Users copies all user-related things...such as documents, iPhoto libraries, iTunes libraries, anything and everything that is in the /Users/ hierarchy. This includes all password, preferences, everything. Settings copies anything and everything that is in the global settings files that are not specific to a single user, and are system-wide. Whether you are copying from an old system on another Mac or an external hard drive makes absolutely no difference, if the external hard drive had an existing "blessed" system on it. –  alisamii Dec 14 '12 at 5:04
    
If the external hard drive DIDN'T have an existing blessed system on it, then it was what could be called a data-only drive, in which case migration assistant would copy "absolutely nothing" from that drive. Migration assistant is not a copy utility. It is a utility to migrate the applications and settings and User-specific data from an older machine to a newer machine. It isn't a system clone. –  alisamii Dec 14 '12 at 5:06
    
This is very helpful alisamii.
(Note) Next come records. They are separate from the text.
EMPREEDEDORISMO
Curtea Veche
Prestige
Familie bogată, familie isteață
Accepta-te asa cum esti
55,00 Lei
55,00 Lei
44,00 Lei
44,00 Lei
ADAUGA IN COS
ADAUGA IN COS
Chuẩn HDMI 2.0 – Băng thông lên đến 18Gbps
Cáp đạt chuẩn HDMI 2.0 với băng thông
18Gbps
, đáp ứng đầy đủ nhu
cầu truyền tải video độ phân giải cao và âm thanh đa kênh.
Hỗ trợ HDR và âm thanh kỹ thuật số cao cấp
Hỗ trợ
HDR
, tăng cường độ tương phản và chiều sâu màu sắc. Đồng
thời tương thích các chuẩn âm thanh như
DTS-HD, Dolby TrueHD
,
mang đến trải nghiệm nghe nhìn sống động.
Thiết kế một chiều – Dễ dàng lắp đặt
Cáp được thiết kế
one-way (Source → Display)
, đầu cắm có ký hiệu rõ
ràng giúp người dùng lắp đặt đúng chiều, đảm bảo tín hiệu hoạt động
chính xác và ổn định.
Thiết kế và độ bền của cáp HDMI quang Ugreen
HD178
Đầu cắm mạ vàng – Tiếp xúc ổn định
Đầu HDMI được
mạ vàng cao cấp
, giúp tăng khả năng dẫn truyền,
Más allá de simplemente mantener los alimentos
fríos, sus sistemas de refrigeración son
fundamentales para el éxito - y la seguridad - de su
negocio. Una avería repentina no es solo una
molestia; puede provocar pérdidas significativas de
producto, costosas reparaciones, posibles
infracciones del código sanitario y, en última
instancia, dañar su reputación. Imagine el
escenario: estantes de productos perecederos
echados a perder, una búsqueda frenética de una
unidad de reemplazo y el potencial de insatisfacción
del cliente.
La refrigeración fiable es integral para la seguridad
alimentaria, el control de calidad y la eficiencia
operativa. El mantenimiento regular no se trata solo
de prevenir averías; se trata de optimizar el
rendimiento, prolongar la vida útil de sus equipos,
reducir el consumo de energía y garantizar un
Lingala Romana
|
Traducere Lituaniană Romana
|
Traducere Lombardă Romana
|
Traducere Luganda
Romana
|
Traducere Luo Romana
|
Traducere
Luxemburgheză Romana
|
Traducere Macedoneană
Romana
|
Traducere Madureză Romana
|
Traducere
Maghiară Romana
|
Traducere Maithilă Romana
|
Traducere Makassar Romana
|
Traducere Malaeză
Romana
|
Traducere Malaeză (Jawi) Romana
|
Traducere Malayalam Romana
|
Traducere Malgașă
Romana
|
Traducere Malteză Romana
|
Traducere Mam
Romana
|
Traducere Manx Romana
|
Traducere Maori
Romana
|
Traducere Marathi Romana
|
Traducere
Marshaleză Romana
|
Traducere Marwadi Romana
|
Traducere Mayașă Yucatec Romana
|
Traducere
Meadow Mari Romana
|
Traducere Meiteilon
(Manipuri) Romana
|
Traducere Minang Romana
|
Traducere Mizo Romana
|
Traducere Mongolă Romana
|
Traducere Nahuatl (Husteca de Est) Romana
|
I never found explanation from Apple, but I guess it's like many things: once you understand it, it's intuitively obvious. Anyway I accept your answer & thank you. I'm still trying to figure whether settings were copied to reference an attached drive or if Mtn Lion just hunts & finds an app if it isn't installed locally. I'll understand this eventually I'm sure. –  BobH Dec 14 '12 at 15:13

When you migrated your system from the external drive, the system you moved retained all its hooks and references to programs and files on the external drive.

In other words, the migrated system on your internal drive still thinks it resides on the external drive. When the external drive is missing, the system cannot find everything it expects to use. When you plug the external back in, the system can now find the "missing" parts.